Another nuance of the transcription process is that commonly used local words and phrases sometimes get misconstrued by the Speech API. For instance, there is a town near Superior called Louisville, Colorado. Coloradans don’t pronounce this town name like the Kentucky municipality with the same designation. The local Colorado parlance sounds like “Lewisville,” and that is exactly the spelling that the Speech API returns in each transcript.
To overcome this challenge, I provide the Speech API with speechContexts hints that the system uses to aid in the processing of the audio. I also employ a few post processing routines to normalize acronyms and abbreviations in each transcript.
Next Steps
I am extremely appreciative that Google allowed me to invest resources and energy into building this project in my 20% time. The company also went above and beyond by allowing me to open source all of the intellectual property created during the development of this solution. Now anyone can pick up where I left off. Admittedly, the open source repo on GitHub needs some more supporting documentation, but more than 12,500 line of code are there and available for anyone to grab and build upon.

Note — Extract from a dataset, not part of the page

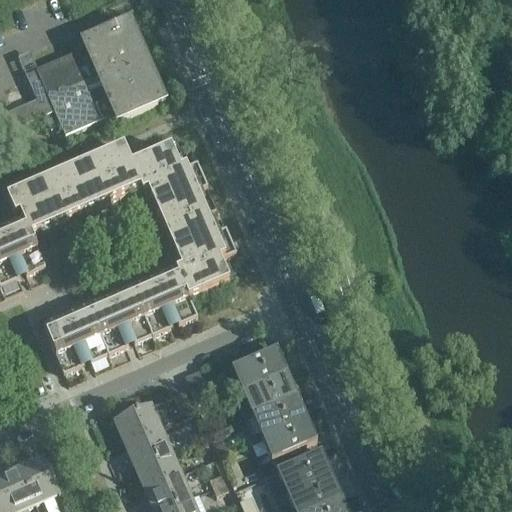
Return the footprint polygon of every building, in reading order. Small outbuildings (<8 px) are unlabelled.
[(128,28),(127,27),(80,48),(83,54),(112,121),(115,127),(162,107),(161,105),(161,106),(128,28)] [(112,121),(83,54),(37,74),(36,75),(55,116),(66,141),(67,141),(66,140),(112,121)] [(36,75),(37,74),(30,58),(19,62),(37,104),(0,120),(0,139),(55,116),(36,75)] [(130,170),(139,193),(140,193),(143,198),(148,196),(155,213),(196,196),(207,191),(197,167),(180,174),(171,152),(130,170)] [(120,202),(139,193),(130,170),(122,153),(107,159),(111,169),(112,169),(113,172),(112,173),(114,177),(110,179),(120,202)] [(79,171),(96,212),(120,202),(110,179),(114,177),(112,173),(113,172),(112,169),(111,169),(107,159),(79,171)] [(52,231),(96,212),(79,171),(34,190),(52,231)] [(32,240),(52,231),(34,190),(7,202),(19,229),(25,226),(32,240)] [(196,196),(155,213),(174,256),(215,238),(196,196)] [(0,291),(45,272),(32,240),(25,226),(19,229),(3,236),(0,229),(0,291)] [(226,233),(215,238),(174,256),(182,274),(177,276),(189,303),(229,286),(219,264),(236,257),(226,233)] [(197,321),(189,303),(177,276),(165,281),(161,271),(140,280),(144,290),(133,295),(153,341),(197,321)] [(89,314),(109,360),(153,341),(133,295),(121,300),(117,291),(96,300),(100,309),(89,314)] [(44,334),(64,380),(109,360),(89,314),(77,319),(73,310),(52,319),(56,328),(44,334)] [(241,399),(242,399),(287,379),(284,380),(275,358),(277,357),(277,356),(221,380),(227,391),(239,386),(244,398),(241,399)] [(196,377),(185,382),(190,394),(201,389),(196,377)] [(251,421),(252,422),(297,402),(296,402),(294,403),(285,381),(287,380),(287,379),(242,399),(242,400),(244,399),(254,420),(251,421)] [(190,394),(200,417),(212,412),(201,389),(190,394)] [(195,420),(185,396),(173,401),(184,425),(195,420)] [(261,444),(261,445),(307,425),(306,424),(304,425),(295,404),(297,403),(297,402),(252,422),(254,421),(264,443),(261,444)] [(123,451),(160,435),(150,413),(151,412),(151,411),(113,427),(114,429),(115,428),(125,450),(123,451)] [(274,467),(312,450),(317,448),(316,447),(314,448),(305,426),(307,425),(261,445),(262,445),(264,444),(273,466),(271,467),(271,468),(274,467)] [(126,451),(135,473),(170,458),(160,435),(123,451),(123,452),(126,451)] [(189,440),(193,448),(205,443),(201,435),(189,440)] [(205,443),(193,448),(196,456),(208,451),(205,443)] [(274,467),(279,477),(317,461),(312,450),(274,467)] [(142,496),(143,497),(180,481),(170,458),(135,473),(145,495),(142,496)] [(286,501),(286,502),(331,482),(331,481),(329,483),(320,461),(322,460),(321,459),(317,461),(279,477),(276,478),(277,480),(279,479),(289,500),(286,501)] [(43,465),(21,475),(36,509),(58,500),(59,501),(60,501),(44,463),(42,464),(43,465)] [(0,489),(9,511),(29,511),(36,509),(21,475),(0,483),(0,489)] [(209,485),(213,493),(225,488),(221,480),(209,485)] [(145,496),(152,511),(169,511),(189,504),(180,481),(143,497),(143,498),(145,496)] [(324,511),(342,505),(341,504),(339,505),(329,484),(332,483),(331,482),(286,502),(287,503),(289,501),(293,511),(324,511)] [(225,488),(213,493),(216,501),(228,496),(225,488)] [(0,511),(9,511),(0,489),(0,511)]
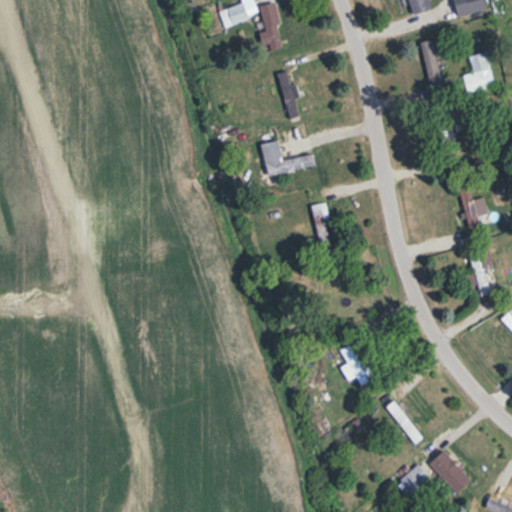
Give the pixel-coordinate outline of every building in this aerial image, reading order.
[(431,8),(428,0),(408,0),(413,14),(431,8)] [(453,0),(459,17),(487,9),(484,0),(453,0)] [(248,18),(242,2),(218,11),(224,27),(248,18)] [(272,2),(259,7),(266,31),(261,33),(267,51),(284,46),(272,2)] [(443,88),(435,54),(441,52),(438,39),(419,43),(430,91),(443,88)] [(494,84),(485,51),(468,56),(473,73),(462,75),(466,92),(494,84)] [(298,116),(287,70),(277,73),(288,118),(298,116)] [(267,175),(315,167),(313,154),(282,160),(279,140),(261,143),(267,175)] [(479,225),(477,215),(487,213),(483,197),(472,199),(468,183),(458,185),(468,228),(479,225)] [(330,238),(322,203),(310,206),(318,241),(330,238)] [(487,244),(468,248),(478,295),(498,291),(487,244)] [(511,317),(507,313),(500,320),(511,331),(511,317)] [(378,375),(358,340),(340,349),(360,385),(378,375)] [(412,440),(419,435),(412,426),(410,427),(395,406),(390,409),(412,440)] [(428,463),(455,494),(470,480),(443,450),(428,463)] [(395,483),(407,498),(430,479),(418,464),(395,483)]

My work with Google has taken me in a different direction recently, so I don’t have much time to further build out this solution. I do however often find myself daydreaming about developing new features. My hypothetical feature backlog looks something like this:
- Produce line charts to visually map and display sentiment through the course of each meeting, and generate further visualizations to provide insight into how these sentiment metrics align with the topics being discussed.
- Perform topic modeling for each meeting and visually display topics in bubble charts.
- Generate email alerts so concerned citizens can subscribe to receive notifications when a topic is mentioned during a meeting.
- Develop a dashboard to provide anonymized and aggregated insights about the topics citizens are searching for and the relevant themes arising from the sections of meeting videos that are being viewed.
- Leverage the speaker diarization features of the Speech API to create an empirical record of which voices speak the most about which topics.
- Use the Google Translation API to translate English language meeting proceedings into a slew of other languages, making civic engagement possible for non-English speaking populations.